__What to produce__:
Across the records below, how many lines include the word "reset"? State only the number.

===============

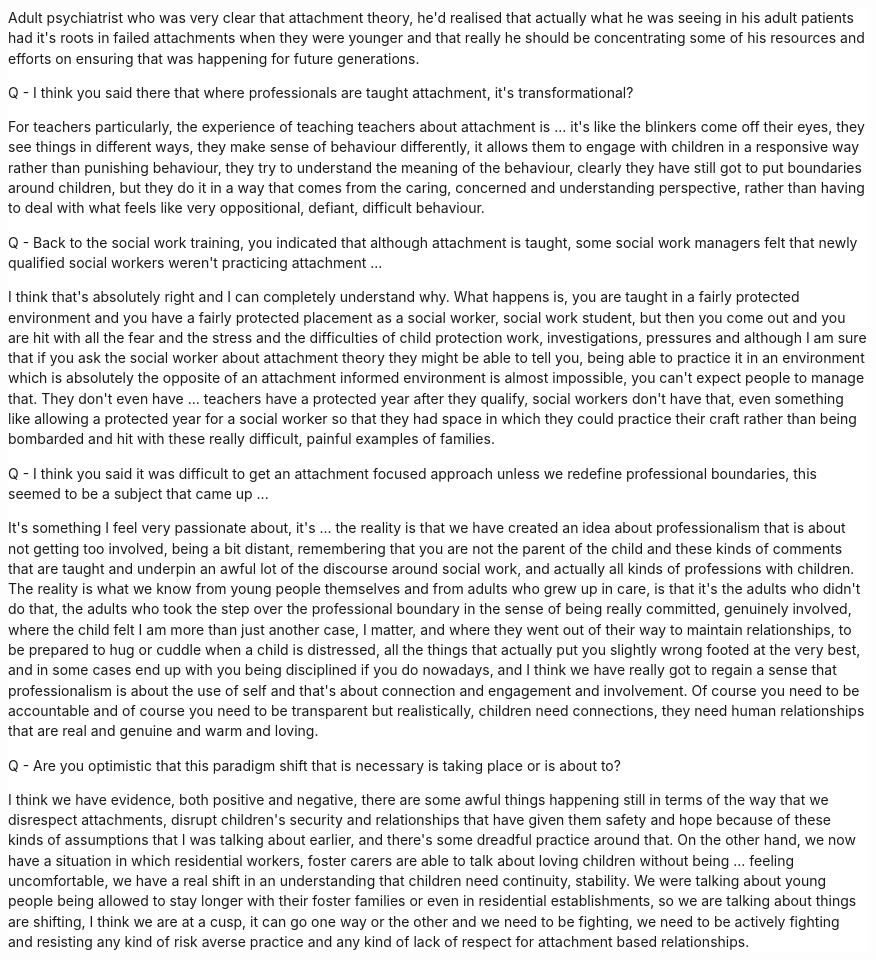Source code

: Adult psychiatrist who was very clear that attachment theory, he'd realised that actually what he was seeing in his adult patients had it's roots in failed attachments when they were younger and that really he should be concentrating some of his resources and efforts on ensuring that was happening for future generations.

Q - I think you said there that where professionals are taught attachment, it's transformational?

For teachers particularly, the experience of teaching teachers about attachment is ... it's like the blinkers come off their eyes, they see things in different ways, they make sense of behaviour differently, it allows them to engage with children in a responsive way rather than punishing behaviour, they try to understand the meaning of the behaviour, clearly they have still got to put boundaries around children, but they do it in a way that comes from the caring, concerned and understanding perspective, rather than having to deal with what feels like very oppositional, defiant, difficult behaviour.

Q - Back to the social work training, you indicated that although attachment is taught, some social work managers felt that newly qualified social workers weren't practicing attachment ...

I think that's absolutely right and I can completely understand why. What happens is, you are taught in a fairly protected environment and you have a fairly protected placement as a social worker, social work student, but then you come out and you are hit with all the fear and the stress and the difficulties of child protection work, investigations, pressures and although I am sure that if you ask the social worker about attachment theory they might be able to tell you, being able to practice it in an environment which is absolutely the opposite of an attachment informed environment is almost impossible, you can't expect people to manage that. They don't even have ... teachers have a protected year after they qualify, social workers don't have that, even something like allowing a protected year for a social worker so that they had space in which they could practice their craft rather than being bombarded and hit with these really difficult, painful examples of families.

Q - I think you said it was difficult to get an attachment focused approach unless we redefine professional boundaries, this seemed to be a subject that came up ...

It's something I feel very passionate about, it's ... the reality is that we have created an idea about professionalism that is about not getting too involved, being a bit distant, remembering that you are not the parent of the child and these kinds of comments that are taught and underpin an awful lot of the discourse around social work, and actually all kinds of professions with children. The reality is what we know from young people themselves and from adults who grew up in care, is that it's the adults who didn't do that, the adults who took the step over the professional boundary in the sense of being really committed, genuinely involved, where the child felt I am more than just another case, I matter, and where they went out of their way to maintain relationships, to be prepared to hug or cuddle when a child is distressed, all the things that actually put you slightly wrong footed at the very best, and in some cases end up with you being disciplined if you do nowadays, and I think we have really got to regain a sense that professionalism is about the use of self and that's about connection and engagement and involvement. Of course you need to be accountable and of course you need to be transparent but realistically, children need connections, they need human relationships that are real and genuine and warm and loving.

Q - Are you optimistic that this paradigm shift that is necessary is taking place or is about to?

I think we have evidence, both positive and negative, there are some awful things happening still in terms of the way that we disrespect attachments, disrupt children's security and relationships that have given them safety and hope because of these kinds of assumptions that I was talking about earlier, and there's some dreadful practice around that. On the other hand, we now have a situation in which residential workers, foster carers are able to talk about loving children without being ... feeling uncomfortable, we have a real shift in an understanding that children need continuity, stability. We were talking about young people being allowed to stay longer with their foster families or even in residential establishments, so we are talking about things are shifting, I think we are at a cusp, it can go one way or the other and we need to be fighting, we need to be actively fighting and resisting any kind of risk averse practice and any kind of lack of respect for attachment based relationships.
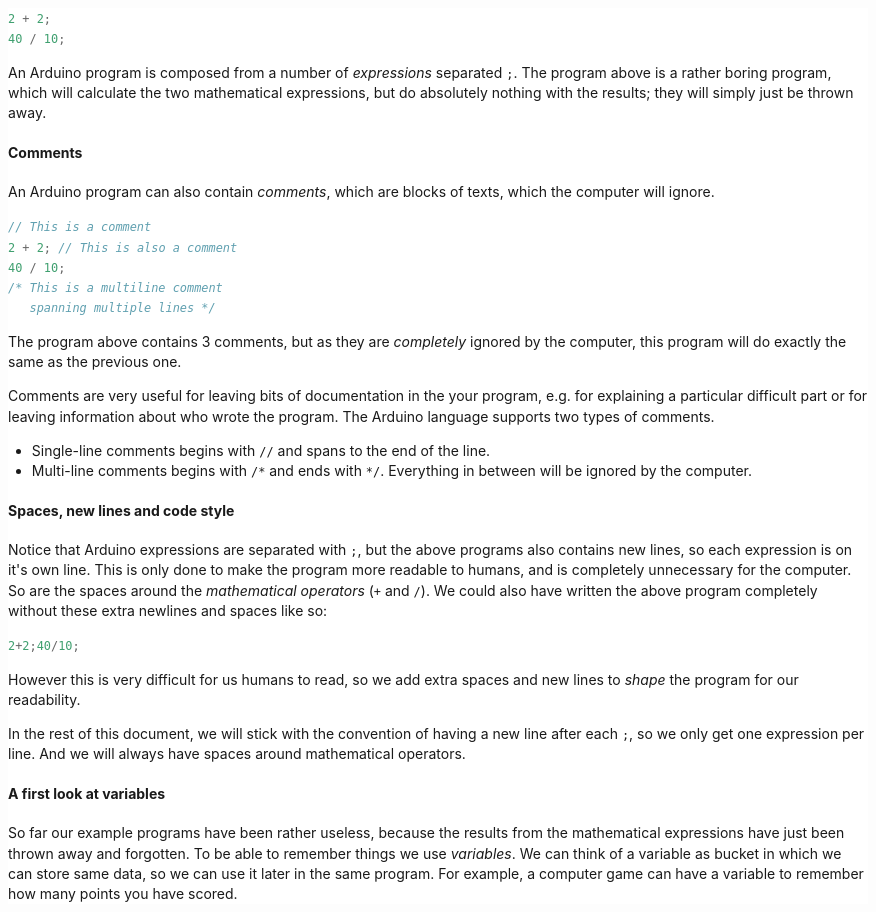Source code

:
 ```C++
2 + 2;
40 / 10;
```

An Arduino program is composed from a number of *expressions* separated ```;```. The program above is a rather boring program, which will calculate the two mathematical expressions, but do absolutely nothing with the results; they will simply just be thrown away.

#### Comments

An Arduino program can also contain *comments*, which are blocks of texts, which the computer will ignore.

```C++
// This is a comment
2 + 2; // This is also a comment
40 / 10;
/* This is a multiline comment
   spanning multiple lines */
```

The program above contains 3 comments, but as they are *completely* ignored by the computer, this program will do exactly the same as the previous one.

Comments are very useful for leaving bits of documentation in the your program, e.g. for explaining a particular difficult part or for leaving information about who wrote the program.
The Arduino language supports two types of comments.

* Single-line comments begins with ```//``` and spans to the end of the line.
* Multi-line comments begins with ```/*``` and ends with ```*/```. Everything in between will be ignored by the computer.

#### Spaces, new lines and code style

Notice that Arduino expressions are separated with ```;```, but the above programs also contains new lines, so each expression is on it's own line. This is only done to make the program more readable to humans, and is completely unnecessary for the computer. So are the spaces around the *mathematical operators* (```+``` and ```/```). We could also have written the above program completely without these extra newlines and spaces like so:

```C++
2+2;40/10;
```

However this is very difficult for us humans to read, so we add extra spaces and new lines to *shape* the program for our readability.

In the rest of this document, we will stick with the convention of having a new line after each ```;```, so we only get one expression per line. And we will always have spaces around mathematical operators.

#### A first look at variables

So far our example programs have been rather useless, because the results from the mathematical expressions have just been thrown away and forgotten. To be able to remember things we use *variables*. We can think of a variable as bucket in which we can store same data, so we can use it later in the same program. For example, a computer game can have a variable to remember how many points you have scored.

===============

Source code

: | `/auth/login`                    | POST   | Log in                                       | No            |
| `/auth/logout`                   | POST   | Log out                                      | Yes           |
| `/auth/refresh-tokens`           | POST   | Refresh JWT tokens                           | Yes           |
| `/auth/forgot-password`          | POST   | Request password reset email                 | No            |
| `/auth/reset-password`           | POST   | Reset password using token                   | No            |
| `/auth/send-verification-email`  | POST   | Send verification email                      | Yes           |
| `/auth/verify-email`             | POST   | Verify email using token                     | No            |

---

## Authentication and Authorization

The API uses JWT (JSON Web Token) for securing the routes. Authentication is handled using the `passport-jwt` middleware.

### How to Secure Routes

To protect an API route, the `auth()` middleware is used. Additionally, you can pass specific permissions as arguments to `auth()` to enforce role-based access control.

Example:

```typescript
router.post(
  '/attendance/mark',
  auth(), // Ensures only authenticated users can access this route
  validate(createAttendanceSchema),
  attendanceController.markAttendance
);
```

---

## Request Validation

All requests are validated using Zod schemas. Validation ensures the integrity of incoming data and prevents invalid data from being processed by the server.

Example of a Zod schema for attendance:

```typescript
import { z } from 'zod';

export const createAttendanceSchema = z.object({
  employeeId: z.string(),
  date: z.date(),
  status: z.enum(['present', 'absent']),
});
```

===============

__Answer area__:
2